Answer:
Check the explanation
Explanation:
[USED R-Software]
> ##General Hypothesis:
> ##the null hypothesis H0 : the distributions of both populations are same.
> ##the alternative hypothesis H1 : the distributions are not same.
> ##Hypothesis for given problem:
> ## H0: there is NO difference in performance between STA 130B and STA 131B students.
> ## H1: there is difference in performance between STA 130B and STA 131B students.
> STA_130B=c(67,88,71,60,77)
> STA_131B=c(59,35,64,46,49)
> Score=c(STA_130B,STA_131B)
> Score #Combined (n1+n2) scores
[1] 67 88 71 60 77 59 35 64 46 49
> R=rank(Score) #Ranks assigned to combined scores
> R
[1] 7 10 8 5 9 4 1 6 2 3
> W1=sum(R[1:5]) ##the total Sum of ranks of scores of STA_130B
> W1
[1] 39
> W2=sum(R[6:10]) ##the total Sum of ranks of scores of STA_131B
> W2
[1] 16
> n1=5
> n2=5
> U1=W1-((n1)*(n1+1)/2)
> U1
[1] 24
> U2=W2-((n2)*(n2+1)/2)
> U2
[1] 1
> U=min(U1,U2)
> U
[1] 1
> ##independent 2-group Mann-Whitney U Test in R is wilcoxon rank sum test.
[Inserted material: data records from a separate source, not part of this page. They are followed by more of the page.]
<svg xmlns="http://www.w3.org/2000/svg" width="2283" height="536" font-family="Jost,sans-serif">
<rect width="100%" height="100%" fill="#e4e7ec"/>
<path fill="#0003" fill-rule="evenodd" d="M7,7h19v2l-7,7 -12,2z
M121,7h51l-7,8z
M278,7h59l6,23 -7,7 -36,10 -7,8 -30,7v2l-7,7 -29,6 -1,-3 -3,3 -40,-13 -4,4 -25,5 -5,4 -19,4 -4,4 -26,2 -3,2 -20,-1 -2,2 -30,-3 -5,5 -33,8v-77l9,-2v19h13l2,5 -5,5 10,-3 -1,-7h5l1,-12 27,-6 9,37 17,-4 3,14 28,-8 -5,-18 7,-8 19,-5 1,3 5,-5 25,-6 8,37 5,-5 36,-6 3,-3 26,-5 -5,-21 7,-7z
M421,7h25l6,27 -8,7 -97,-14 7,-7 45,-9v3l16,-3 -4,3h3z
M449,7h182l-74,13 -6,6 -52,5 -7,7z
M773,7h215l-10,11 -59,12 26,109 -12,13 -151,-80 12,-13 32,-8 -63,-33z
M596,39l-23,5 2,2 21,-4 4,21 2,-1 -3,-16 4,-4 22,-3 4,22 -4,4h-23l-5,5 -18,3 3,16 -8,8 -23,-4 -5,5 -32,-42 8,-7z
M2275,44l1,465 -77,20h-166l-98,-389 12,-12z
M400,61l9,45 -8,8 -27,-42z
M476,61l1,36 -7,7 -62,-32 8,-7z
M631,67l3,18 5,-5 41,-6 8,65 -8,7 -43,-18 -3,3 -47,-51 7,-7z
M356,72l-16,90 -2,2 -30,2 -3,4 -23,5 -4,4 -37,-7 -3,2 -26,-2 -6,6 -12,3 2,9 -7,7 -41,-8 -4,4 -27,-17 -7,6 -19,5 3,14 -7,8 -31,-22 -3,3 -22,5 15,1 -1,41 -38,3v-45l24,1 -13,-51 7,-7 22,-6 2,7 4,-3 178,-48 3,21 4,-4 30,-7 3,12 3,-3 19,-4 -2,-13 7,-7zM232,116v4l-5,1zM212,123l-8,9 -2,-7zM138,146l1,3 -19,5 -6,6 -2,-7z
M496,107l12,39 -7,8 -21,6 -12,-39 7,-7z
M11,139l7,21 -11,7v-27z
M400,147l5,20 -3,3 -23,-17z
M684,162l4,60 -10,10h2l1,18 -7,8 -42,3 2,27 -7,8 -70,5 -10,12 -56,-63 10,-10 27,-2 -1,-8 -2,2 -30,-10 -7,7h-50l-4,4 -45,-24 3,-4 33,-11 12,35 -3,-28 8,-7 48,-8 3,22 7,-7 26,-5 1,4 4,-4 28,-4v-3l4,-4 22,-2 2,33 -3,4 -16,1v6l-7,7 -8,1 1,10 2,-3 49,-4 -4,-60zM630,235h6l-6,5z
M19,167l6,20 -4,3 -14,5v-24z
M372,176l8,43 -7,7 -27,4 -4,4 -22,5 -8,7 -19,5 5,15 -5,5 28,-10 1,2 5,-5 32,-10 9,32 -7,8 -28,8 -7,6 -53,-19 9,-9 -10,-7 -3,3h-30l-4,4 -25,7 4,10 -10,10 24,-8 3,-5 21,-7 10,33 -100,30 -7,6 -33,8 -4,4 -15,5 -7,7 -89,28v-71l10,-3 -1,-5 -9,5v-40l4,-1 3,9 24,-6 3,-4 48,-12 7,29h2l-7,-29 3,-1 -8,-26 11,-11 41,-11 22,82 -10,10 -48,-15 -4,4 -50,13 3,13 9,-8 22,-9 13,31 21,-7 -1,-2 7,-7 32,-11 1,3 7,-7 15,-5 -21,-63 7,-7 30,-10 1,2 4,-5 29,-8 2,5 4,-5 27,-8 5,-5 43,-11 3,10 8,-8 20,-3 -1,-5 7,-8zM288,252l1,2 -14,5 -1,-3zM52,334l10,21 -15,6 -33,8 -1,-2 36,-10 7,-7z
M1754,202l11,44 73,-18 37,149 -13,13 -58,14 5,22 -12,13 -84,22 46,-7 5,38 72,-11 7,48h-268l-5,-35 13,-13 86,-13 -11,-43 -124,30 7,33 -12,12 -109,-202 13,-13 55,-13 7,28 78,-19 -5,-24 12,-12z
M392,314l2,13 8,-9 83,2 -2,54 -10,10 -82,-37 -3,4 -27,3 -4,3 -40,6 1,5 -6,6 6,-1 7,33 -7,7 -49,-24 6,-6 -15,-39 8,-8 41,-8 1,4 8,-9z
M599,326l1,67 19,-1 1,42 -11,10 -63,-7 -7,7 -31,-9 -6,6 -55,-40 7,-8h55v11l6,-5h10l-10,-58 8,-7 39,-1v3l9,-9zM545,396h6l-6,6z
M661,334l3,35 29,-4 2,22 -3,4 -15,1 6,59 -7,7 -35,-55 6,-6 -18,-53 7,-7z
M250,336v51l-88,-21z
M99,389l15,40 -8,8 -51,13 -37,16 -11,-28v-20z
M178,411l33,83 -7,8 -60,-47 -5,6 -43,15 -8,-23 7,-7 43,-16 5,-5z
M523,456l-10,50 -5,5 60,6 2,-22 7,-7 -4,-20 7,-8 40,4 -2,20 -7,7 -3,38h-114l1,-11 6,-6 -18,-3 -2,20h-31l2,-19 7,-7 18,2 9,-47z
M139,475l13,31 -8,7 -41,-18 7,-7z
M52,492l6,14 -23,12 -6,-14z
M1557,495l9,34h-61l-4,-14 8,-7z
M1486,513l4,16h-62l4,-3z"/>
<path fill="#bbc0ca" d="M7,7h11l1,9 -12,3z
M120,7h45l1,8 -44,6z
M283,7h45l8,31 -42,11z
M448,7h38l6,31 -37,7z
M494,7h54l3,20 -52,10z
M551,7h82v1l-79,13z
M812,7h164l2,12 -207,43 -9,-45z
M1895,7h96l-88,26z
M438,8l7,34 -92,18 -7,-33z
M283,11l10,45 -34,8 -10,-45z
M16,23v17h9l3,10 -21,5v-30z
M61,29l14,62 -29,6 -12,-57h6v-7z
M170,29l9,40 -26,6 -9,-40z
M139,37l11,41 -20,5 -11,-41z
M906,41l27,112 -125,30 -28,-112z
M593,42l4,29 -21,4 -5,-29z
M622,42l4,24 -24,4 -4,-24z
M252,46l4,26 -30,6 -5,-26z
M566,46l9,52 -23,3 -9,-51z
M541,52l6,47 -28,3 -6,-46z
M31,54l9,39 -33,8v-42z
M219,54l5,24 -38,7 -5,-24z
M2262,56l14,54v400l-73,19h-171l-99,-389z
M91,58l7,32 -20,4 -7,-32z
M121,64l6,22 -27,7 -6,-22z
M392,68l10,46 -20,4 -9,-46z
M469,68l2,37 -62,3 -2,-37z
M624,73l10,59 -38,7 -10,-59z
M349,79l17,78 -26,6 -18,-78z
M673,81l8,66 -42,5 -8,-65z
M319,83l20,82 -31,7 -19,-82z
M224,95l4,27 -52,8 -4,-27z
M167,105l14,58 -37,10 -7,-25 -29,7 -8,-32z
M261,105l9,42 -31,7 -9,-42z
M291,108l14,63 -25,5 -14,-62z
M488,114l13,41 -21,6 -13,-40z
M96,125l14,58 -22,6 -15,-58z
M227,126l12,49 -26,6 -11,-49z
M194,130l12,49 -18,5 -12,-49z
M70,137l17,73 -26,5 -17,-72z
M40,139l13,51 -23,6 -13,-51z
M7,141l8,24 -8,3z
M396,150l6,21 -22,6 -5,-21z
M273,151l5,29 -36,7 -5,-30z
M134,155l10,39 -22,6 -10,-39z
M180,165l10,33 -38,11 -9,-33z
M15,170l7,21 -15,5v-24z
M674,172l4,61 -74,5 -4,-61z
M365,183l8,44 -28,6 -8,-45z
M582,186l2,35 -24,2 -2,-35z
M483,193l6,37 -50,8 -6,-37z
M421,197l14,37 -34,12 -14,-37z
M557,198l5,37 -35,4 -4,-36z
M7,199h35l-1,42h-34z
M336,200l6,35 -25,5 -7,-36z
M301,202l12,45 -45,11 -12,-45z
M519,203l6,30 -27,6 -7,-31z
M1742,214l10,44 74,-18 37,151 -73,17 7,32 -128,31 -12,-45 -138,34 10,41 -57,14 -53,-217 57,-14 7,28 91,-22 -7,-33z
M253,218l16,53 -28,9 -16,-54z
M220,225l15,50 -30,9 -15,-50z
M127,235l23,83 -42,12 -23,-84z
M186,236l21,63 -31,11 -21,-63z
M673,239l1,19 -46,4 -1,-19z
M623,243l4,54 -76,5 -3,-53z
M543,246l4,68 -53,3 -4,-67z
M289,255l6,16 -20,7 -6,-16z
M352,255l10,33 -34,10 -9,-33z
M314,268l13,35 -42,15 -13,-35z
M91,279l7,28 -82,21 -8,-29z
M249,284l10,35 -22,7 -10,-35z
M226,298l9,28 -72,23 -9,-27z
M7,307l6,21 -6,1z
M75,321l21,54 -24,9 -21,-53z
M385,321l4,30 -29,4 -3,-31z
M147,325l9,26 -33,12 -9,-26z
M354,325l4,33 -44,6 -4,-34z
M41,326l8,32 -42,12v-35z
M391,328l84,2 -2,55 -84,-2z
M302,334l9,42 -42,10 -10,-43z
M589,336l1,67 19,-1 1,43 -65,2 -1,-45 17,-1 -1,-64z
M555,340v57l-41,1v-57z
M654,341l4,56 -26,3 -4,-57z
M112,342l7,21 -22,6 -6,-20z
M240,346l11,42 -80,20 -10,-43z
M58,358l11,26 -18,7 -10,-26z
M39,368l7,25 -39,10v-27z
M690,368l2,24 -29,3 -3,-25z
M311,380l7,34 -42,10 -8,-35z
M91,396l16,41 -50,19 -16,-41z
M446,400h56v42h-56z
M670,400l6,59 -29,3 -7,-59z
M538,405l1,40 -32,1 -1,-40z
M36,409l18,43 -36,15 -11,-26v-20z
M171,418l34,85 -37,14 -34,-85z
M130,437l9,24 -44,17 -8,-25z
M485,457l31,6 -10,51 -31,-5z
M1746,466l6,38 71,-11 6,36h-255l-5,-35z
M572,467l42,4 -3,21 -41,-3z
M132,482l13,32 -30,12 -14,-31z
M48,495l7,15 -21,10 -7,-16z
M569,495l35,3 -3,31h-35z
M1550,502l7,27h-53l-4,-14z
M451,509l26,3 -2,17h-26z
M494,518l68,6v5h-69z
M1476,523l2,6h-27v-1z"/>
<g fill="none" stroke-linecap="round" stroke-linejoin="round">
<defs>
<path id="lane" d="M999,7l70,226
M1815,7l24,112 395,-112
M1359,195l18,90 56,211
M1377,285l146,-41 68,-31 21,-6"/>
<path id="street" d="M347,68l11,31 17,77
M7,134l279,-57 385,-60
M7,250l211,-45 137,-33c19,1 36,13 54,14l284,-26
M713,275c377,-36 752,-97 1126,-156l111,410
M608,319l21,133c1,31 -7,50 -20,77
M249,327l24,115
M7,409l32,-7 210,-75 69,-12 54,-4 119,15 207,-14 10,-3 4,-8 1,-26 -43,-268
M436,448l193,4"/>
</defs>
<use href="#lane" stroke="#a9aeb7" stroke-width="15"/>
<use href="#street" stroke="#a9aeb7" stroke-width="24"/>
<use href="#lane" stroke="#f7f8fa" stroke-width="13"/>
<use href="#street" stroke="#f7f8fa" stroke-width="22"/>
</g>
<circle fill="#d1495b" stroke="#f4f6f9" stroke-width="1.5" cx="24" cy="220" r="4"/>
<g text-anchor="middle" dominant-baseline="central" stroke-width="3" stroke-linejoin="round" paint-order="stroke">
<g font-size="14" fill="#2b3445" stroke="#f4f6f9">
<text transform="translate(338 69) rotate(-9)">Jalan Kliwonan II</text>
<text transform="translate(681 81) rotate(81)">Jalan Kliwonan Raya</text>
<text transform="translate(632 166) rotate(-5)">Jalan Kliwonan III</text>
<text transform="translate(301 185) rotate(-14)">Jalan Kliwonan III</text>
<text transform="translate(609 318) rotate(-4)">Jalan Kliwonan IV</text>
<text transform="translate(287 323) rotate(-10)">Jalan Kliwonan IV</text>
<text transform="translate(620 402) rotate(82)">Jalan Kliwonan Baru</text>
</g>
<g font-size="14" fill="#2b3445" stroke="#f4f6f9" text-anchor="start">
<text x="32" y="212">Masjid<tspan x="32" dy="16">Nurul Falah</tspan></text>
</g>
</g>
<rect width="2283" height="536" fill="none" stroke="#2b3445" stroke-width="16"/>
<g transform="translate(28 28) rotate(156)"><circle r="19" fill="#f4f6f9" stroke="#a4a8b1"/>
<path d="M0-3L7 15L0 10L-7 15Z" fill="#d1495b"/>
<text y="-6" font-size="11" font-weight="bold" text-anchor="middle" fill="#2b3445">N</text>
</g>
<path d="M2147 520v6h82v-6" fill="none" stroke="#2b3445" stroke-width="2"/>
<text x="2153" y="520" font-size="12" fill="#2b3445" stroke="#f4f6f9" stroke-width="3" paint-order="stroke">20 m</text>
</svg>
> ##wilcox.test(y,x) ;where y and x are numeric
> wilcox.test(STA_131B,STA_130B,exact=TRUE,conf.level=0.99,paired=FALSE)
Wilcoxon rank sum test
data: STA_131B and STA_130B
W = 1, p-value = 0.01587
the substitute hypothesis: true location shift is not equal to 0
> ##p-value=0.01587 > aplha=0.01, Accept H0.
> ##Calculated value of U=1
> ##From Statistical Tables,Critical value of Mann-Whitney U test at alpha=0.01,n1=n2=5 is 0.
> ### Calculated U=1 > Tabulated U=0, Accept H0.
> ##Normal/ GAUSSIAN approximation:
> EU=(n1*n2)/2 ##Expected value of U
> EU
[1] 12.5
> VarU=(n1*n2*(n1+n2+1))/12 ##Variance value of U
> VarU
[1] 22.91667
> Z=(U-EU)/sqrt(VarU)
> Z
[1] -2.402272
> qnorm(1-0.01/2)
[1] 2.575829
> ## qnorm(1-0.01/2)= 2.575829
> ##Z follows Normal(0,1)
> ##If calculated |Z| > tabulatedZ, then Reject H0 at alpha % l.o.s.
> ##Here, calculated |Z|= 2.402272< tabulatedZ= 2.575829, thus Accept H0 at 1% l.o.s
> ### There is NO difference in performance between STA 130B and STA 131B students.